++++ Data in this exercise ++++
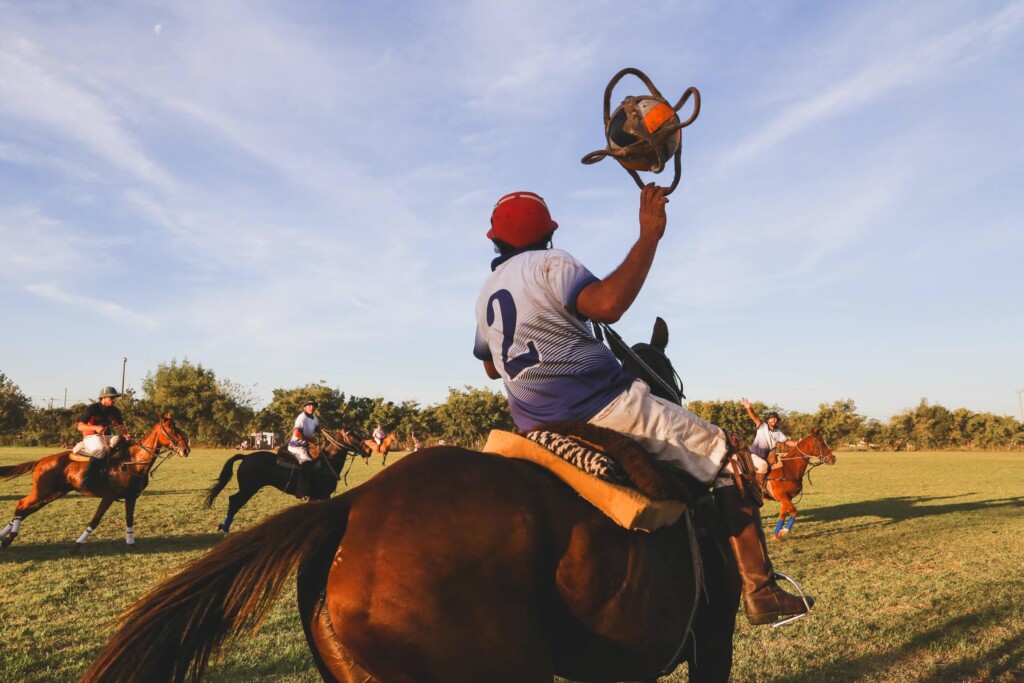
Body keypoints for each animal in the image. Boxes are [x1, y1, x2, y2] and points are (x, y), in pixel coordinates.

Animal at [0, 411, 191, 557]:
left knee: (26, 510)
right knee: (21, 504)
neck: (133, 461)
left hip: (54, 493)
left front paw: (132, 543)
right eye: (171, 429)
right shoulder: (109, 496)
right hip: (43, 490)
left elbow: (129, 519)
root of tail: (41, 461)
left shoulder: (131, 497)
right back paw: (9, 537)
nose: (186, 449)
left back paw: (4, 537)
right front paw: (76, 546)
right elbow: (95, 520)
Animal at [203, 428, 368, 532]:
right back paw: (225, 528)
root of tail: (245, 457)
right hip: (249, 488)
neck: (328, 462)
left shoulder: (317, 497)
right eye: (353, 435)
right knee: (234, 501)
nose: (369, 450)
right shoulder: (322, 495)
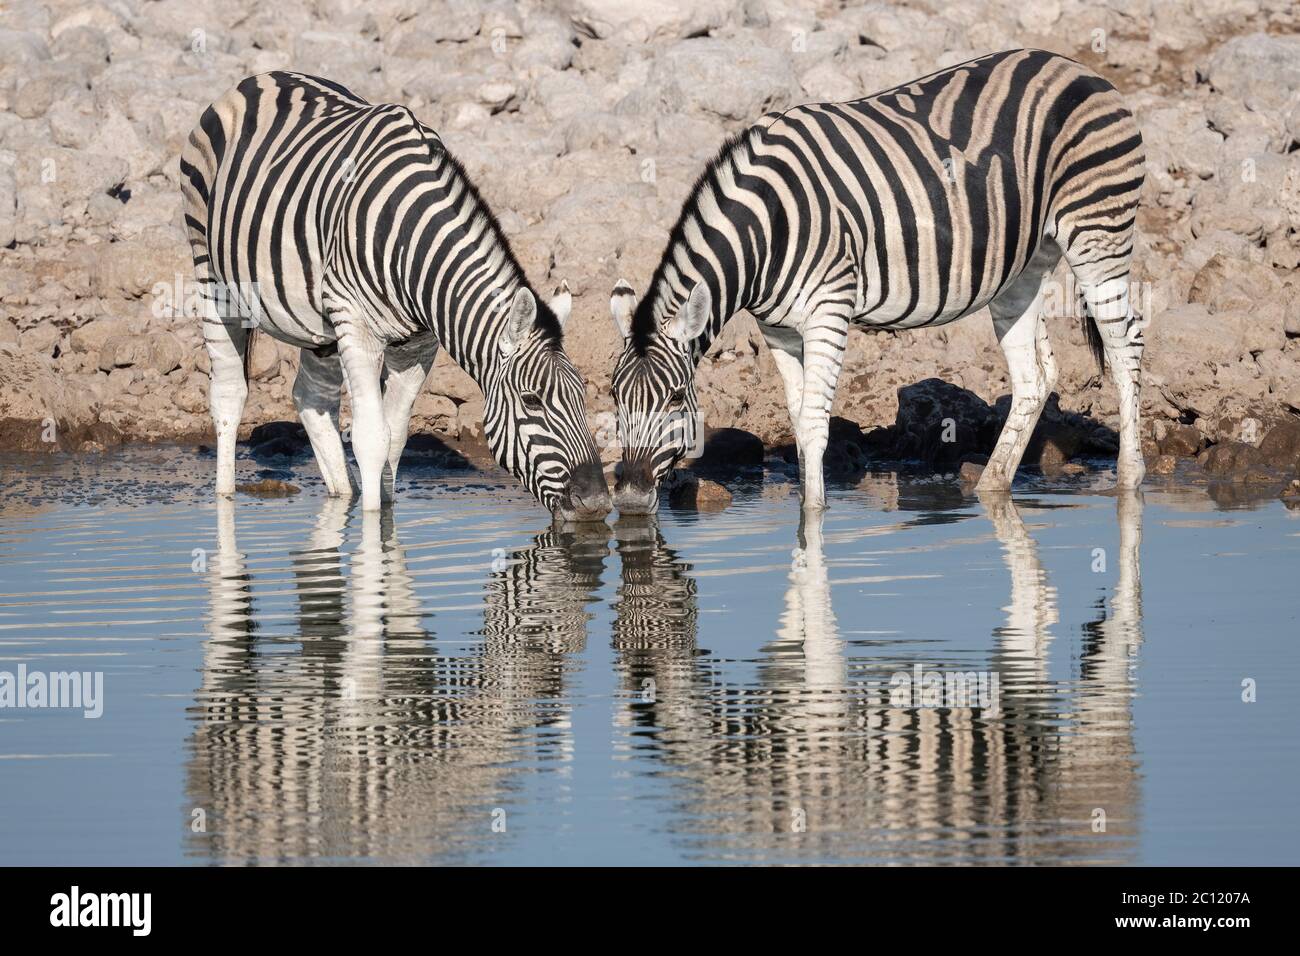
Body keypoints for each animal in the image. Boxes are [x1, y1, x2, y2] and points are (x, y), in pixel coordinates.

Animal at [180, 72, 611, 522]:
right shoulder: (356, 325)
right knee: (229, 394)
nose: (596, 503)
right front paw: (373, 527)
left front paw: (386, 517)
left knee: (312, 397)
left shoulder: (417, 343)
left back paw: (343, 493)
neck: (412, 245)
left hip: (320, 322)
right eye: (532, 401)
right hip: (210, 276)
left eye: (583, 395)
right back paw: (225, 499)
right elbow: (371, 437)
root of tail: (261, 78)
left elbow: (396, 435)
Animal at [603, 50, 1144, 515]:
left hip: (1098, 231)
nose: (629, 498)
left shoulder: (829, 309)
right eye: (613, 398)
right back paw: (992, 486)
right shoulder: (777, 330)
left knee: (1124, 347)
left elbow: (814, 423)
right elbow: (799, 419)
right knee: (1035, 377)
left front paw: (814, 519)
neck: (767, 227)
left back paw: (1130, 479)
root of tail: (1073, 65)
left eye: (676, 399)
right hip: (1023, 267)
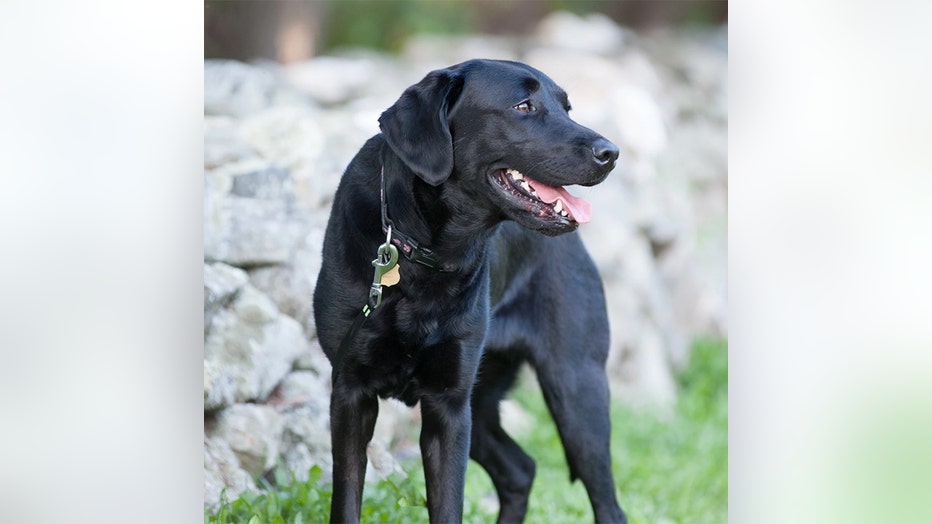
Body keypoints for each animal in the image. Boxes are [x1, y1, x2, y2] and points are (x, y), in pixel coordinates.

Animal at [314, 59, 628, 520]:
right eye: (523, 105)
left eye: (567, 108)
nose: (611, 153)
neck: (423, 251)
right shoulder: (351, 393)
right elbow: (346, 501)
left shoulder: (449, 406)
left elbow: (449, 507)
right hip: (488, 405)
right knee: (520, 469)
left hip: (575, 389)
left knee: (605, 503)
++++
### Your objective
Give again exactly, and only, the lines above starting at the one with "left hip: (54, 493)" and ending at the one with "neck: (328, 462)".

### Result of the task
left hip: (54, 493)
left front paw: (132, 543)
right eye: (171, 429)
right shoulder: (109, 496)
right hip: (43, 490)
left elbow: (129, 519)
root of tail: (41, 461)
left shoulder: (131, 497)
right back paw: (9, 537)
nose: (186, 449)
left back paw: (4, 537)
right front paw: (76, 546)
right elbow: (95, 520)
Animal at [203, 428, 368, 532]:
right back paw: (225, 528)
root of tail: (245, 457)
right hip: (249, 488)
neck: (328, 462)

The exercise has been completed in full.